AIM OF THE TASK :: The whole listing, except its pictures, is to be repeated exactly.

DATASET SECTION ::
+---+

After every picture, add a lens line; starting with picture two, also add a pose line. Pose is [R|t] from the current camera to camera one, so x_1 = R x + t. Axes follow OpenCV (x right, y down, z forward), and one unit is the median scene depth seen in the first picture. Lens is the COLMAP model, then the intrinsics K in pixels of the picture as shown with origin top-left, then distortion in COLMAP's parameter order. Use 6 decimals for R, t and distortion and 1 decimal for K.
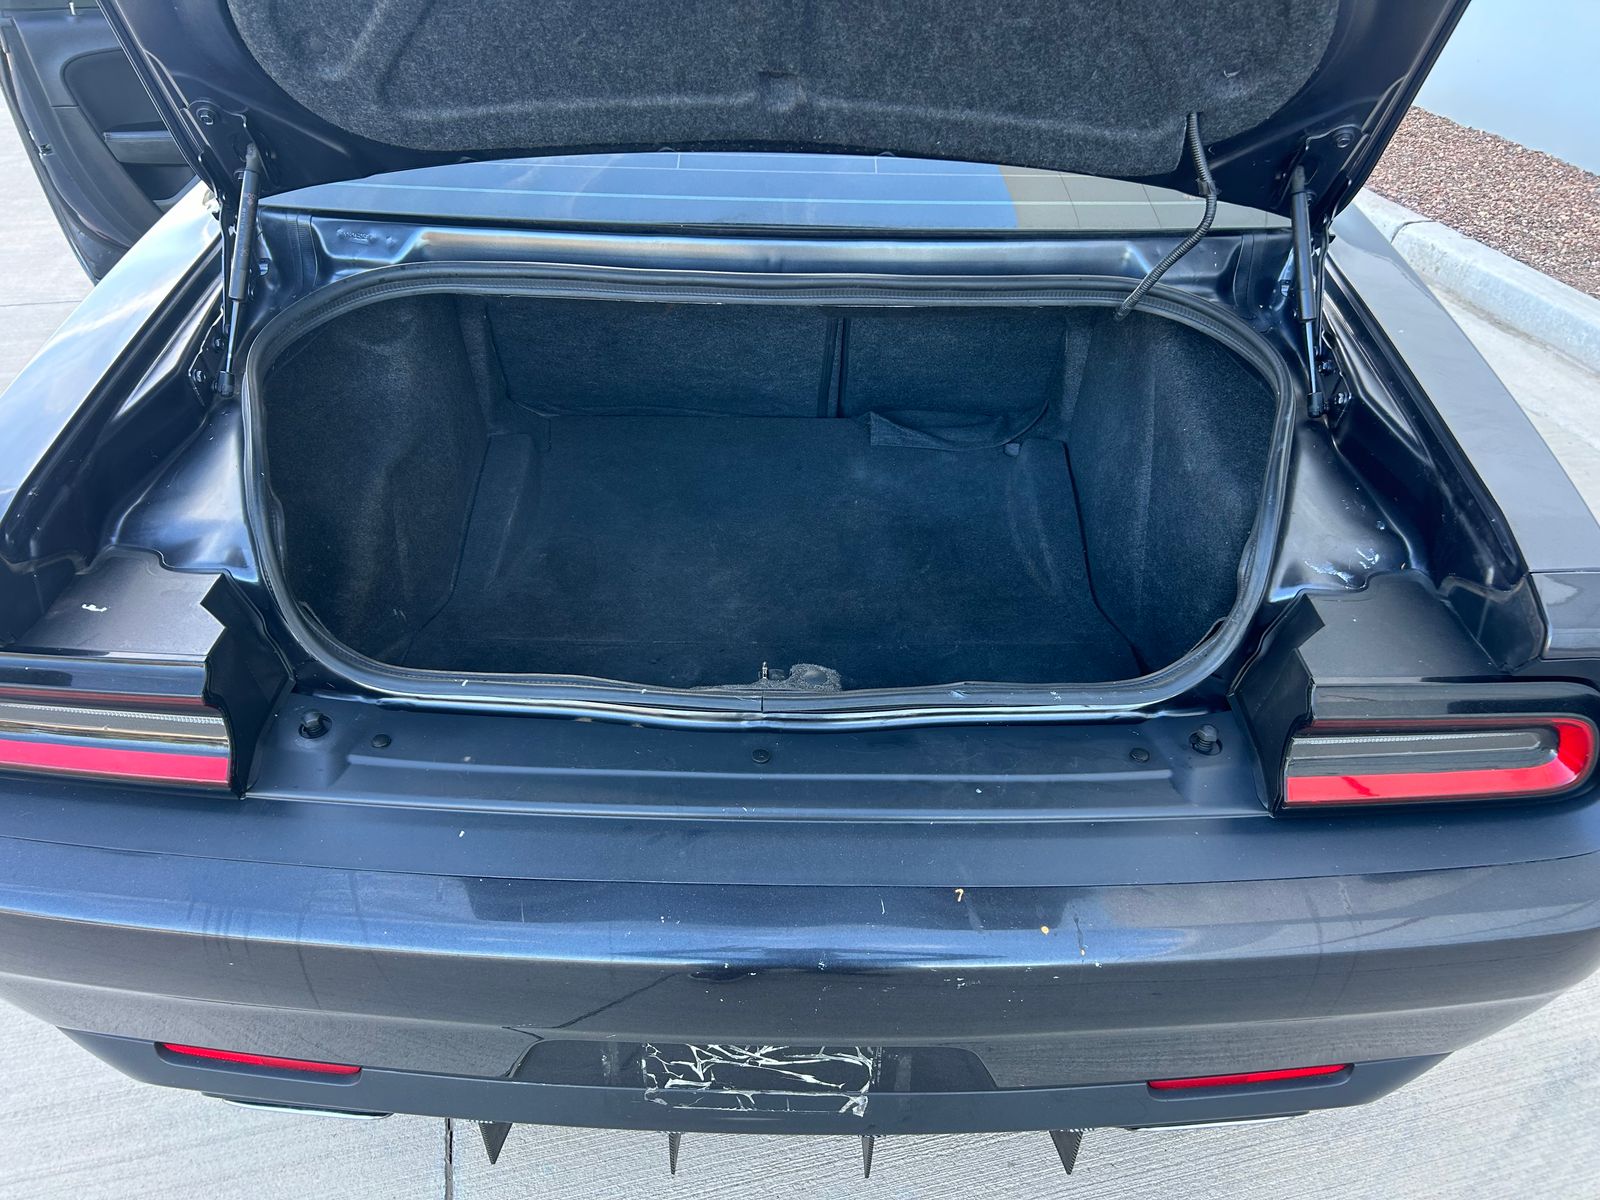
lens RADIAL K [[1209.8, 0, 800.0], [0, 1209.8, 600.0], [0, 0, 1]] dist [0.046064, -0.056707]
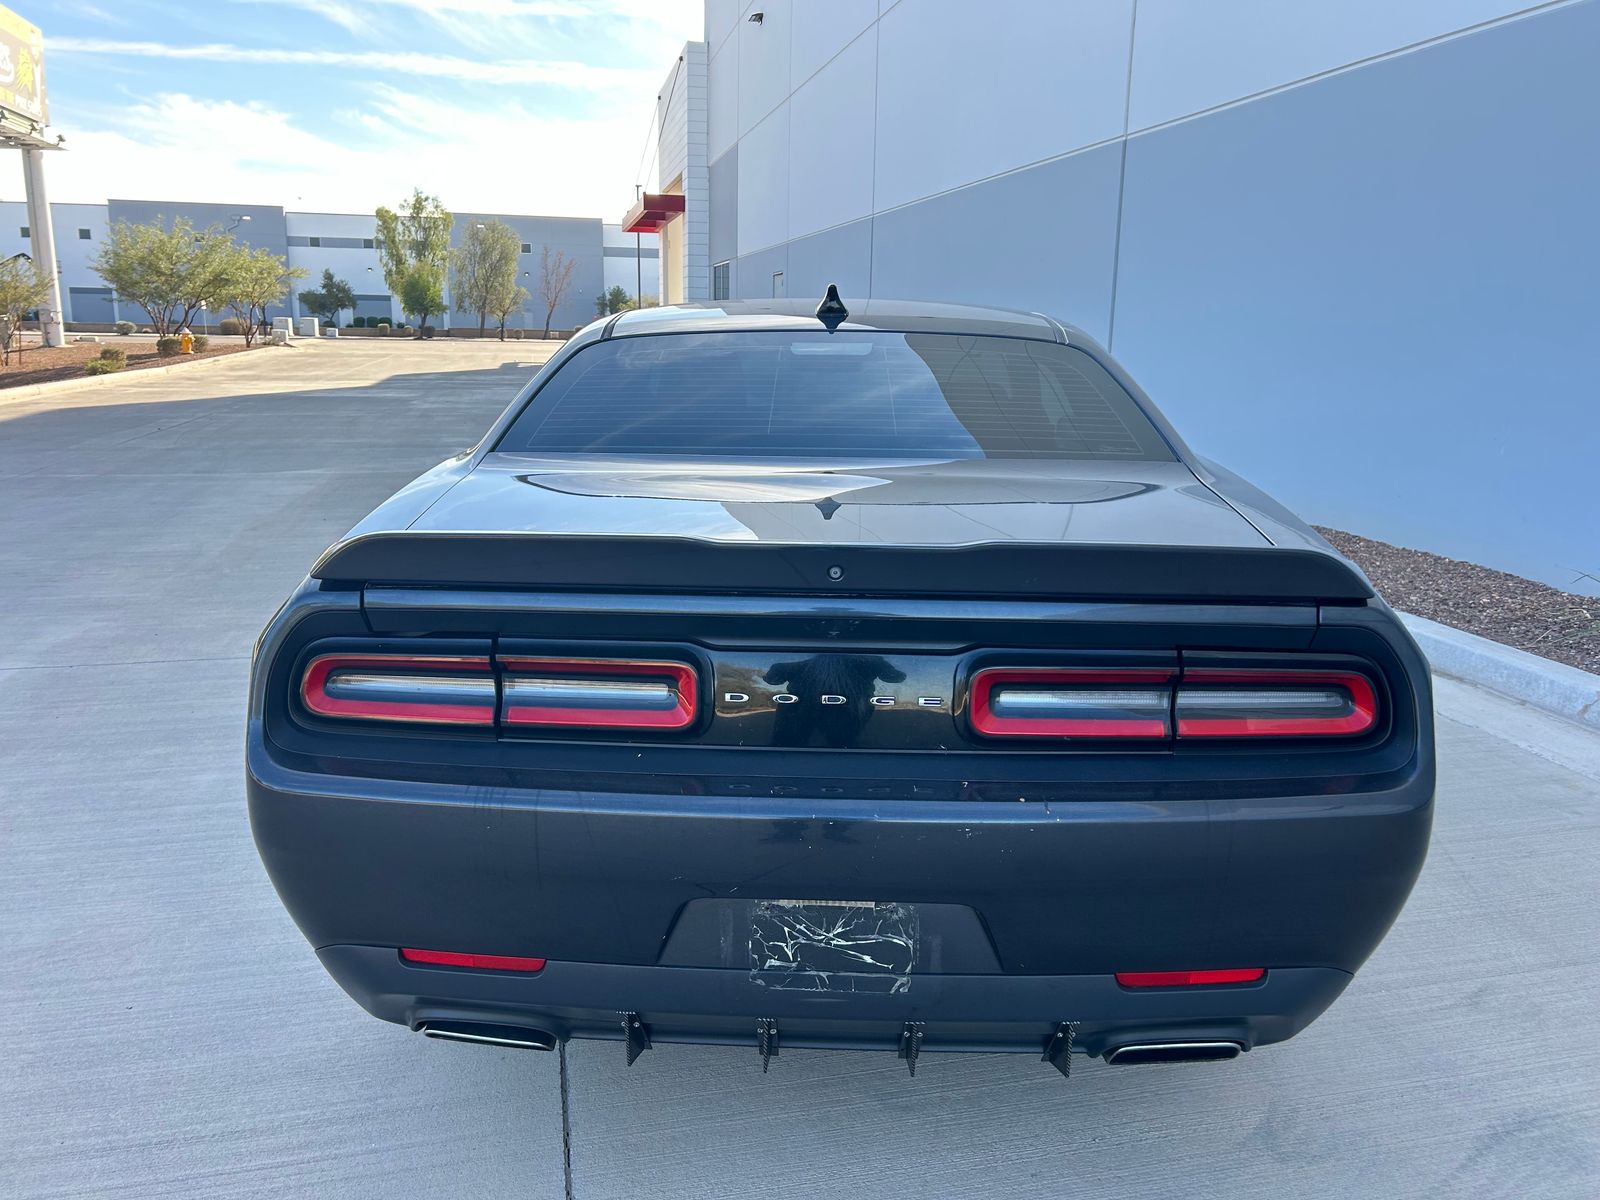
lens RADIAL K [[1209.8, 0, 800.0], [0, 1209.8, 600.0], [0, 0, 1]] dist [0.046064, -0.056707]
pose [[0.999680, -0.005092, -0.024776, -0.033452], [-0.004617, 0.926341, -0.376658, 0.532576], [0.024869, 0.376652, 0.926021, -0.443189]]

+---+

WRITTEN REPLY ::
After every picture, add a lens line; starting with picture two, also add a pose line. Pose is [R|t] from the current camera to camera one, so x_1 = R x + t. Axes follow OpenCV (x right, y down, z forward), and one unit is the median scene depth seen in the first picture. Lens is the COLMAP model, then the intrinsics K in pixels of the picture as shown with origin top-left, then distortion in COLMAP's parameter order. Use 6 decimals for R, t and distortion and 1 decimal for K.
lens RADIAL K [[1209.8, 0, 800.0], [0, 1209.8, 600.0], [0, 0, 1]] dist [0.046064, -0.056707]
lens RADIAL K [[1209.8, 0, 800.0], [0, 1209.8, 600.0], [0, 0, 1]] dist [0.046064, -0.056707]
pose [[0.999680, -0.005092, -0.024776, -0.033452], [-0.004617, 0.926341, -0.376658, 0.532576], [0.024869, 0.376652, 0.926021, -0.443189]]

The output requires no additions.